▶ [任务说明]
- A) 从 Rollbacks 题解的正文中摘录从“想这种有回溯操作的题可以用经”一直到“总复杂度\(O(n\log n)\)”的那一段。
- B) 续写 Rollbacks (Easy Version) 这篇题解，从正文最后一行之后接着写下去。

▶ [文档正文]
^^^^^^^^^^^^^^^^

E1. Rollbacks (Easy Version)

想这种有回溯操作的题可以用经典套路在操作间连边建成一棵DFS树，每次在树上完成插入和撤销操作即可

但这题由于要实现弹出栈中元素的功能，直接暴力做肯定会T飞，因此需要用可持久化栈的思路

就是对于每个点倍增维护出向前弹出\(2^k\)个数的状态，然后遇到弹出操作直接把它接在对应的下面即可

总复杂度\(O(n\log n)\)

#include<cstdio>
#include<iostream>
#include<utility>
#include<vector>
#include<cstring>
#include<cmath>
#include<cstdlib>
#include<algorithm>
#include<queue>
#include<set>
#include<map>
#include<set>
#include<array>
#include<random>
#include<bitset>
#include<ctime>
#include<limits.h>
#include<functional>
#include<unordered_map>
#define RI register int
#define CI const int&
#define mp make_pair
#define fi first
#define se second
#define Tp template <typename T>
using namespace std;
typedef long long LL;
typedef long double LDB;
typedef unsigned long long u64;
typedef __int128 i128;
typedef pair <int,int> pi;
typedef vector <int> VI;
typedef array <int,3> tri;
const int N=1e6+5;
int q,x[N],tot,ans[N],stk[N],top,bkt[N],cur,anc[N][21]; char opt[10]; vector <int> v[N],ques[N];
inline void add(CI x)
{
	if (++bkt[x]==1) ++cur;
}
inline void del(CI x)
{
	if (--bkt[x]==0) --cur;
}
inline void DFS(CI now)
{
	if (now) add(x[now]); for (int id:ques[now]) ans[id]=cur;
	for (int to:v[now]) DFS(to); if (now) del(x[now]);
}
int main()

^^^^^^^^^^^^^^^^

来自数据源的条目:
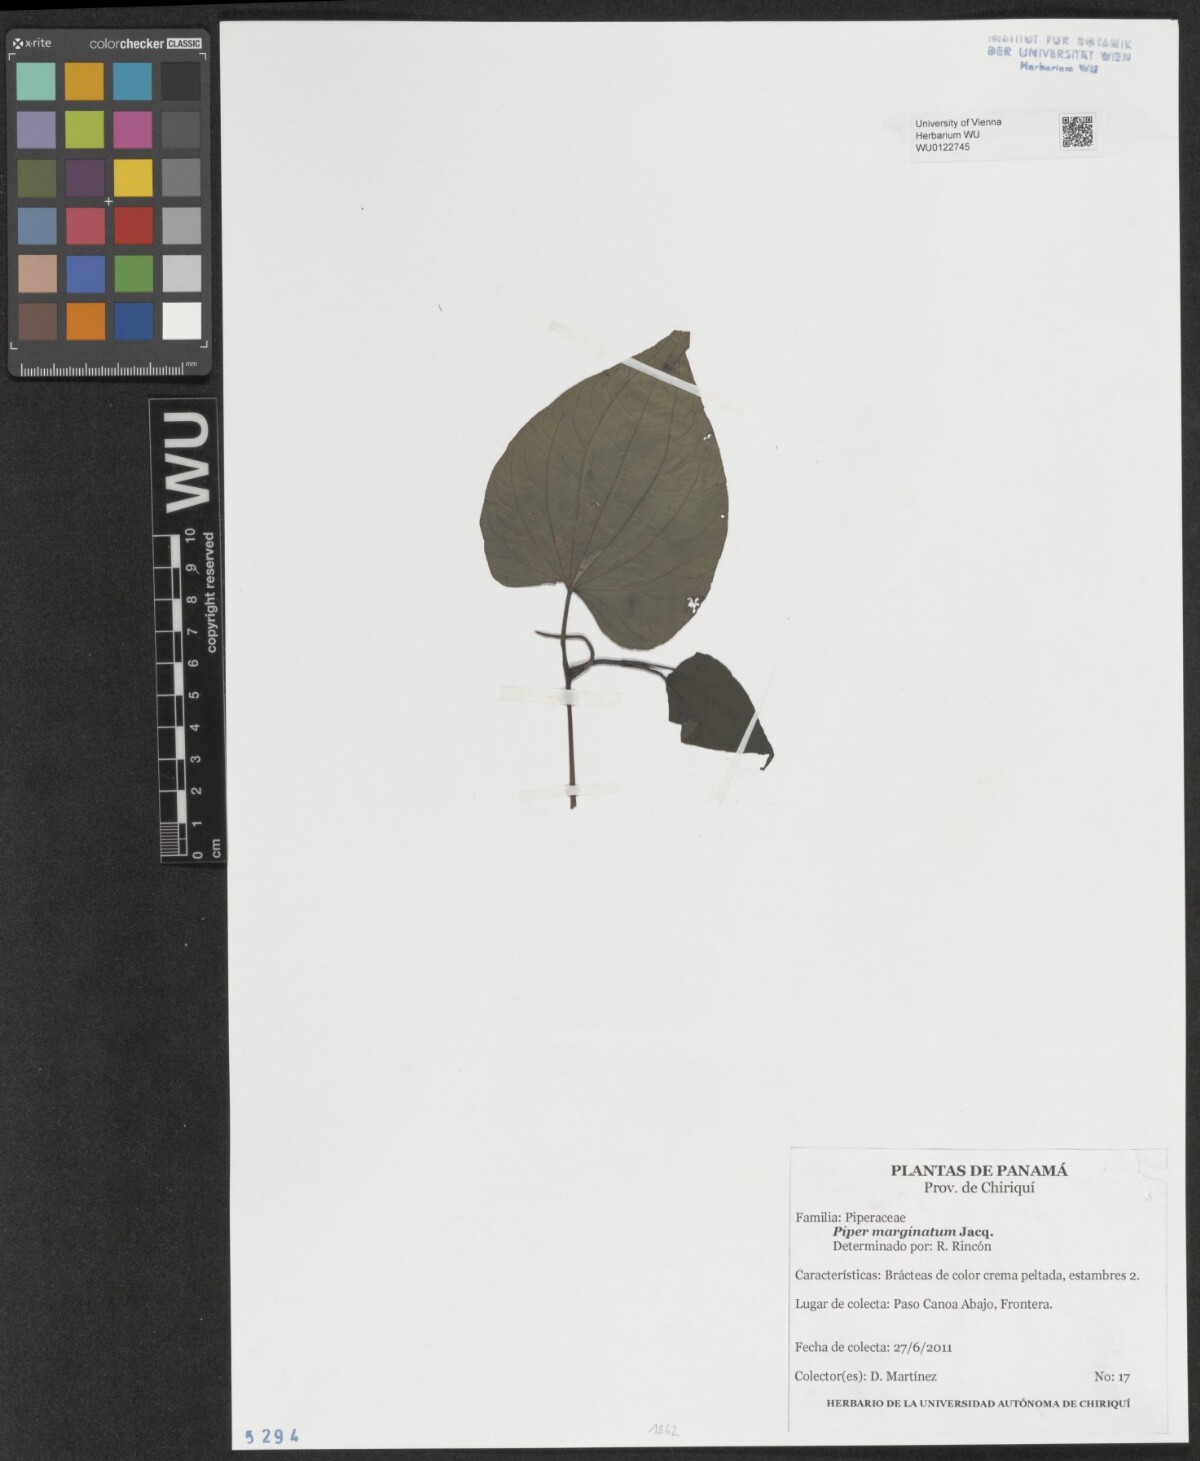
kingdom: Plantae
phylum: Tracheophyta
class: Magnoliopsida
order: Piperales
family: Piperaceae
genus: Piper
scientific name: Piper marginatum
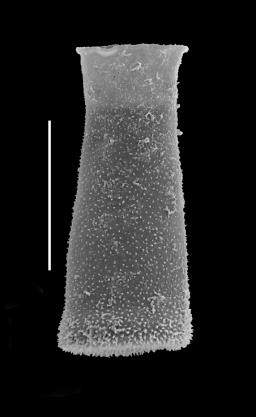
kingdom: Protozoa
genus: Belonechitina
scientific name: Belonechitina
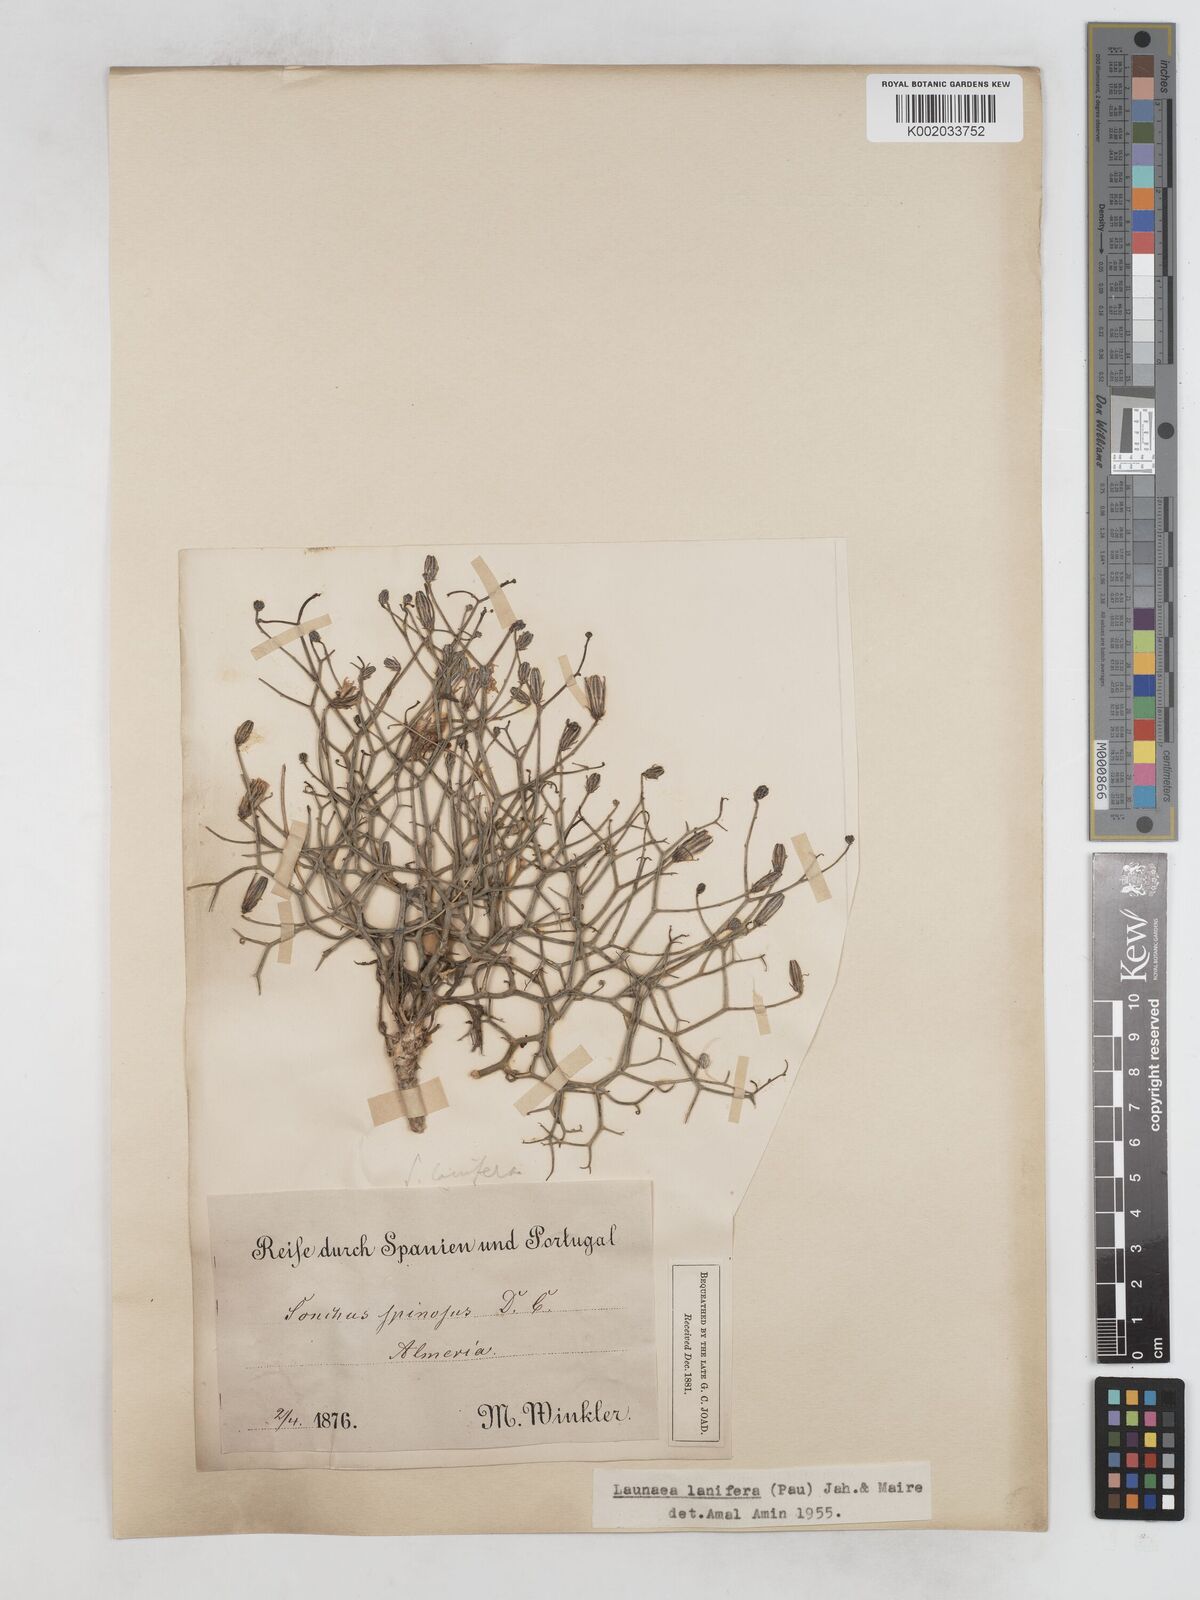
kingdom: Plantae
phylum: Tracheophyta
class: Magnoliopsida
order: Asterales
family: Asteraceae
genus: Launaea
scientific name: Launaea lanifera
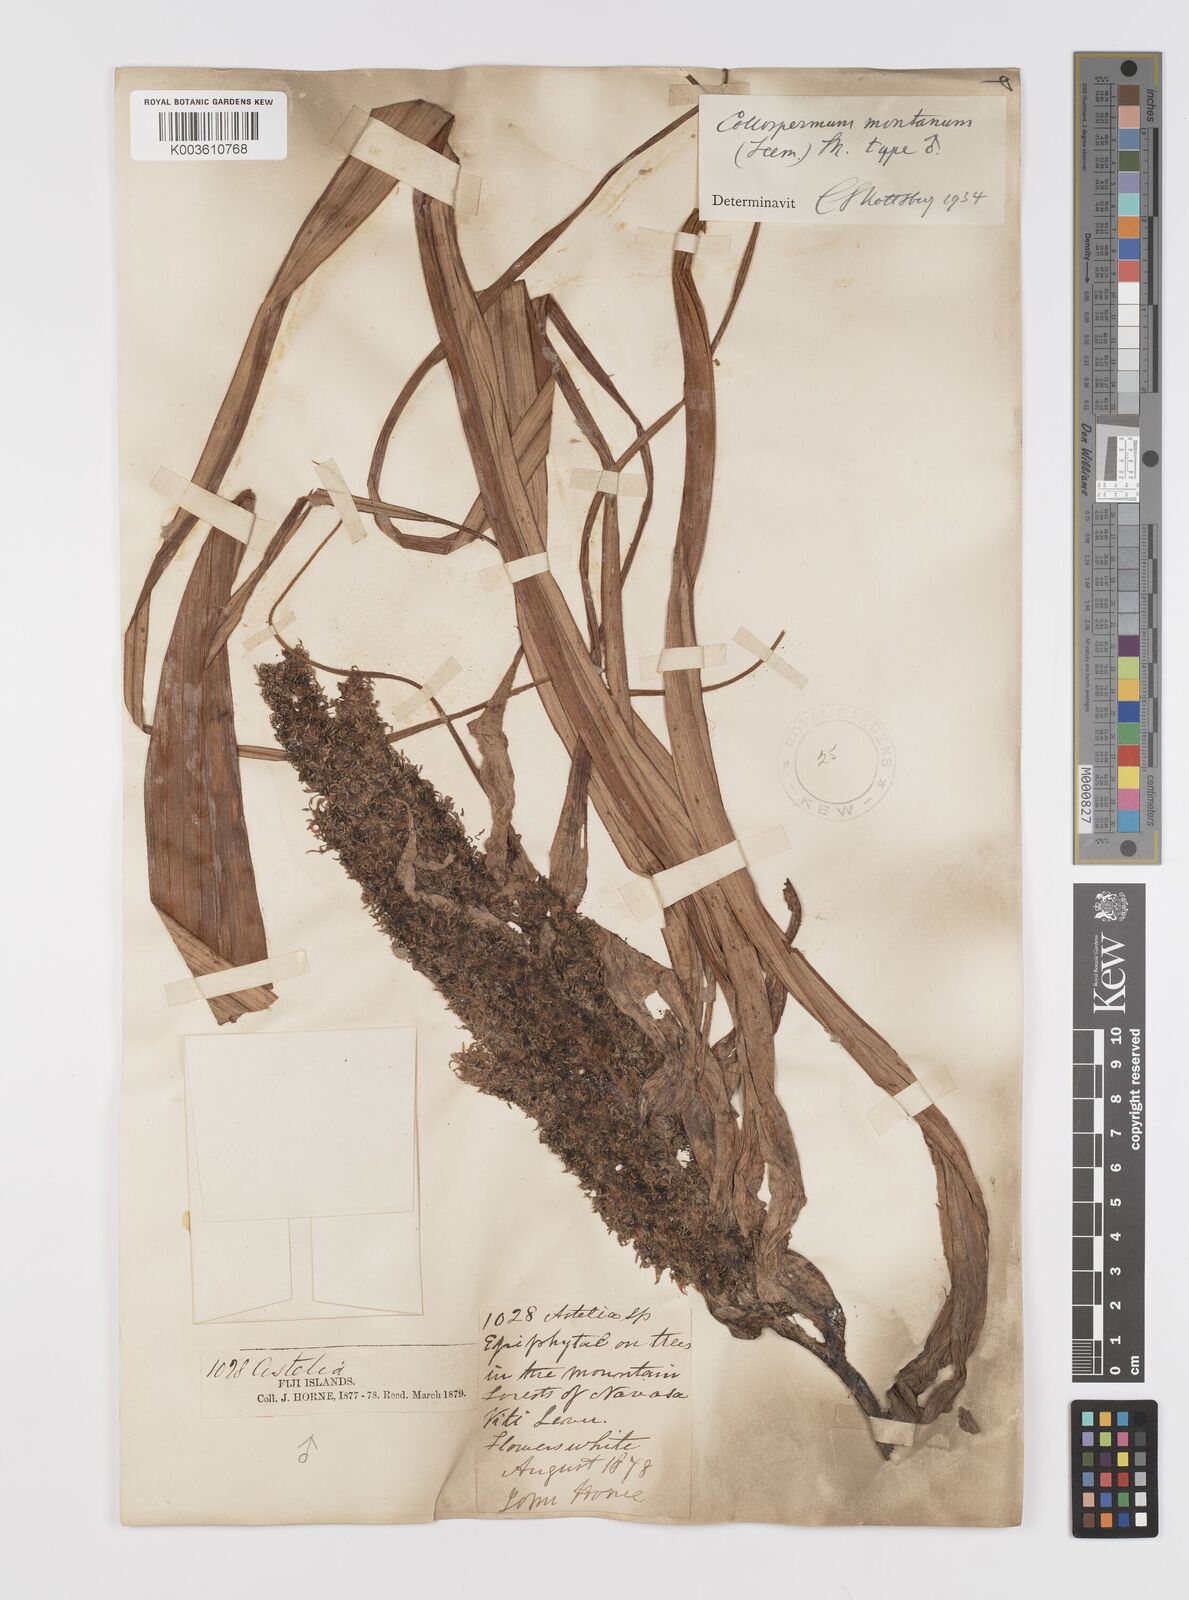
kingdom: Plantae
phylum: Tracheophyta
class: Liliopsida
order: Asparagales
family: Asteliaceae
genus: Astelia
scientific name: Astelia montana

^^^^^^^^^^^^^^^^

▶ [参考答案]
- A)
想这种有回溯操作的题可以用经典套路在操作间连边建成一棵DFS树，每次在树上完成插入和撤销操作即可

但这题由于要实现弹出栈中元素的功能，直接暴力做肯定会T飞，因此需要用可持久化栈的思路

就是对于每个点倍增维护出向前弹出\(2^k\)个数的状态，然后遇到弹出操作直接把它接在对应的下面即可

总复杂度\(O(n\log n)\)

- B)
{
	//freopen("CODE.in","r",stdin); freopen("CODE.out","w",stdout);
	RI i,j; for (scanf("%d",&q),i=1;i<=q;++i)
	{
		scanf("%s",opt); ans[i]=-1;
		switch (opt[0])
		{
			case '+':
			{
				int now=++tot; scanf("%d",&x[now]); anc[now][0]=stk[top]; v[stk[top]].push_back(now);
				for (j=0;j<20;++j) anc[now][j+1]=anc[anc[now][j]][j]; stk[++top]=now; break;
			}
			case '-':
			{
				int now=stk[top],k; scanf("%d",&k);
				for (j=0;j<21;++j) if ((k>>j)&1) now=anc[now][j]; stk[++top]=now; break;
			}
			case '!':
				--top; break;
			case '?':
				ques[stk[top]].push_back(i); break;
		}
	}
	//for (i=0;i<=q;++i) for (int x:v[i]) printf("%d -> %d\n",i,x);
	for (DFS(0),i=1;i<=q;++i) if (~ans[i]) printf("%d\n",ans[i]);
	return 0;
}

E2. Rollbacks (Hard Version)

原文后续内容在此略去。